Question

A man of height $180{\text{ cm}}$ is moving away from the lamp post at the rate of $1.2{\text{m per second}}$. If the height of the lamp post is $4.5{\text{m}}$
Find the rate at which
(1) His shadow is lengthening
(2) The tip of his shadow is moving.

Answer 1

Hint: In order to solve this question we will try to make the sketch of the situation and then see the lengths which we need to find and then we can apply the differentiation method to get the speed as we know that the differentiation of the distance with respect to time gives us the speed.
For example if we get $y = 3x$ then differentiating both the sides with respect to time will give us the relation between their speeds.

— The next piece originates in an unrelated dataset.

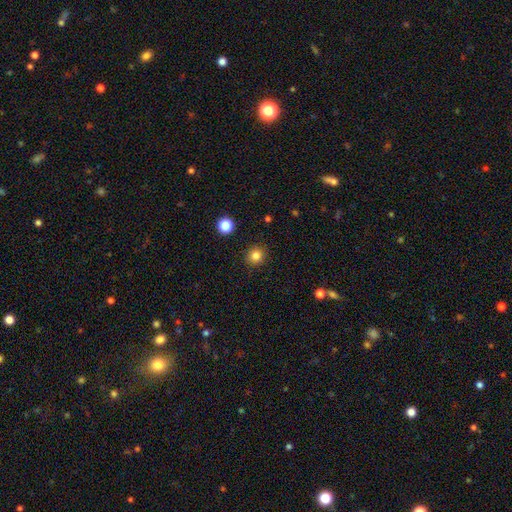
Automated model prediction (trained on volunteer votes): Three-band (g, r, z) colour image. It shows a smooth galaxy with no disk features (82%) that is round (91%). Merging: none (91%).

Complete step-by-step answer:
Here we are given that height of the man is $180cm = 1.8m$
Now we also know that he is moving away from the lamp post at the rate of $1.2{\text{m per second}}$ and height of the lamp is also given as $4.5m$
Now let us visualise the situation and sketch the figure for it as given

Here we can say
Length $AB = $ lamp post$ = 4.5m$
$CD = {\text{man}}$$ = 180cm = 1.8m$
$DE = {\text{shadow}}$
And distance of the tip $E$ at the shadow from the pole is $BE$$ = x + y$
Now In
$
  \Delta ABE{\text{ and }}\Delta CDE \\
  \angle E = \angle E{\text{ common angle in both}} \\
  \angle ABE = \angle CDE = 90 \\
  \angle BAE = \angle DCE{\text{ (corresponding angles)}} \\
 $
So we can say $\Delta ABE \sim \Delta CDE$

So we can write
$\dfrac{{AB}}{{CD}} = \dfrac{{BE}}{{DE}}$
$\Rightarrow$ $\dfrac{{4.5}}{{1.8}} = \dfrac{{x + y}}{y}$
$
\Rightarrow 4.5y = 1.8x + 1.8y \\
\Rightarrow y = \dfrac{2}{3}x \\
 $
Now differentiating both the sides with respect to Time which is $t$ we get
$\Rightarrow$ $\dfrac{{dy}}{{dt}} = \dfrac{2}{3}\dfrac{{dx}}{{dt}}$
We know that according to the question we are given
$\Rightarrow$ $\dfrac{{dx}}{{dt}} = 1.2m/\sec $
Hence we can say that
$\Rightarrow$ $\dfrac{{dy}}{{dt}} = \dfrac{2}{3}\dfrac{{dx}}{{dt}}$$ = \dfrac{2}{3}(1.2) = 0.8m/\sec $
As the length of the shadow is $y$ hence we can say the shadow is lengthening with the speed of $0.8m/\sec $
Also we know that $BE = x + y$
So $\dfrac{{d(BE)}}{{dt}} = \dfrac{{dx}}{{dt}} + \dfrac{{dy}}{{dt}}$
$ = 1.2 + 0.8 = 2m/\sec $
Hence the rate at which the tip of the shadow is moving away is $2m/\sec $

Note: In this type of question we need to visualise the situation clearly and then proceed by first making the clear figure and then see the situation. Here we must be clear with the grammatical errors while reading the question and proceed with the proper calculations.